At what point did you realize something in your life had to change? What bold action did you take? Maybe you quit your job, or left your spouse, or sought spiritual guidance in some way. And that initial decision undoubtedly led to smaller realizations along the way. Look through your memory for these actions and realizations, and see if you can figure out how one thing led to another.


3. See the End

If you're writing about a transformation that happened in your life, then you are, hopefully, already transformed, which means that you have completely recovered from that terrible bottom place where you first realized something had to change. In other words, you have reached a place that allows you to look back and think, "Wow, I've come a long way." Use this perspective to think about the specifics of how your life has changed. What is different now? How do you see the world in a different way? Understanding the specifics of your transformation will allow you to write about them with clarity.

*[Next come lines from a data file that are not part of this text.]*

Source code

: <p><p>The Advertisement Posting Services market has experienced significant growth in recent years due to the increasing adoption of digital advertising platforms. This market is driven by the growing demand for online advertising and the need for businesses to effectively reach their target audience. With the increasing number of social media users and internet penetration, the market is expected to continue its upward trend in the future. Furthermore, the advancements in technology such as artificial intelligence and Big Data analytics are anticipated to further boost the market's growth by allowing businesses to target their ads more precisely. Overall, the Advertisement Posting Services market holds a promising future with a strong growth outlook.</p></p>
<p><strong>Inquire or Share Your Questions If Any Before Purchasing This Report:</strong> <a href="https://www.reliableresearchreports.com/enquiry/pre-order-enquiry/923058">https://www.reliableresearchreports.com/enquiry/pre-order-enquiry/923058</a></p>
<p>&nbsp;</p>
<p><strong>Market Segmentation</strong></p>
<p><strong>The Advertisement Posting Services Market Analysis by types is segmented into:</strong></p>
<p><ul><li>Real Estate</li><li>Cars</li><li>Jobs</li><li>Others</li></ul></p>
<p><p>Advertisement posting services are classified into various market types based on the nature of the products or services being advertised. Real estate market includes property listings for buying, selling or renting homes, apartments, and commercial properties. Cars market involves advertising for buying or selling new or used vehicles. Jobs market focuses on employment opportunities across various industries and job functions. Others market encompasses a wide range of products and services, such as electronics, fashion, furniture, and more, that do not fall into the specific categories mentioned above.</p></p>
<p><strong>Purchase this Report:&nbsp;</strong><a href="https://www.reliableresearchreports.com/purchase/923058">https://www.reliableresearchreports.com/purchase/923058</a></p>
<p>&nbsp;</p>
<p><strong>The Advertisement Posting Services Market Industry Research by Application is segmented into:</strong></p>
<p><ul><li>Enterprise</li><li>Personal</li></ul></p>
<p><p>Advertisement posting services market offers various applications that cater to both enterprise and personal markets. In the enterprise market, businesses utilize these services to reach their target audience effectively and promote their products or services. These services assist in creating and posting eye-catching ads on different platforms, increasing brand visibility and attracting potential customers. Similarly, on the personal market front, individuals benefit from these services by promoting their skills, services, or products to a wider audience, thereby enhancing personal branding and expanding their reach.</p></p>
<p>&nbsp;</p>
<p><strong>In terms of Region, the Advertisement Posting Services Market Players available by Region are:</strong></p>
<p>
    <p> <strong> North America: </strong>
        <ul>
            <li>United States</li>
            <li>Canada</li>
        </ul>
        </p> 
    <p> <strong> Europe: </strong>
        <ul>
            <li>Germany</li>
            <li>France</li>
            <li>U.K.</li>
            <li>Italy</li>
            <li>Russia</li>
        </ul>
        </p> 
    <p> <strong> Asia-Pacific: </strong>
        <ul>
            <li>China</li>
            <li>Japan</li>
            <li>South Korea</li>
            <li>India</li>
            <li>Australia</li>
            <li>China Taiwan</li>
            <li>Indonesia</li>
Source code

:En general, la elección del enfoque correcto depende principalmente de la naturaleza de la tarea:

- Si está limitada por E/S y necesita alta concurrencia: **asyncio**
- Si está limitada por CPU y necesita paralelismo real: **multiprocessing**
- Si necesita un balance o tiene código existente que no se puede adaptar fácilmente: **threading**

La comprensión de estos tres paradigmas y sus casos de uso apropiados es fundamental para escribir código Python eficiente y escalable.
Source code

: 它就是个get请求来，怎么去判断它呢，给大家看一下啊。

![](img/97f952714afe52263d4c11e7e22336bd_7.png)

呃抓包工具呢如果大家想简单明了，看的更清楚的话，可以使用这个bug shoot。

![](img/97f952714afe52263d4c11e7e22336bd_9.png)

4. Understand the Narrative Arc

All stories are structured on a narrative arc, meaning, they all have a beginning, middle, and an end. Making your life transformation story successful means arranging the events along an arc, showing your starting point, your actions, and your challenges, and eventually rising to a big realization or dramatic climax. Then your story should level off and wrap up with a satisfying ending, which is where you're fully transformed. Understanding how the narrative arc works makes your story satisfying to read and meaningful to others.

Writing Your Story

Overcoming obstacles and growing as a person are part of life. When writing a story based on your life, you have to think about how you faced those obstacles and how doing so made you a different, better you. Whether you’re writing to preserve your family history, or writing to publish for a larger audience, using these tips to write your life experiences will make your story more interesting for those who read it.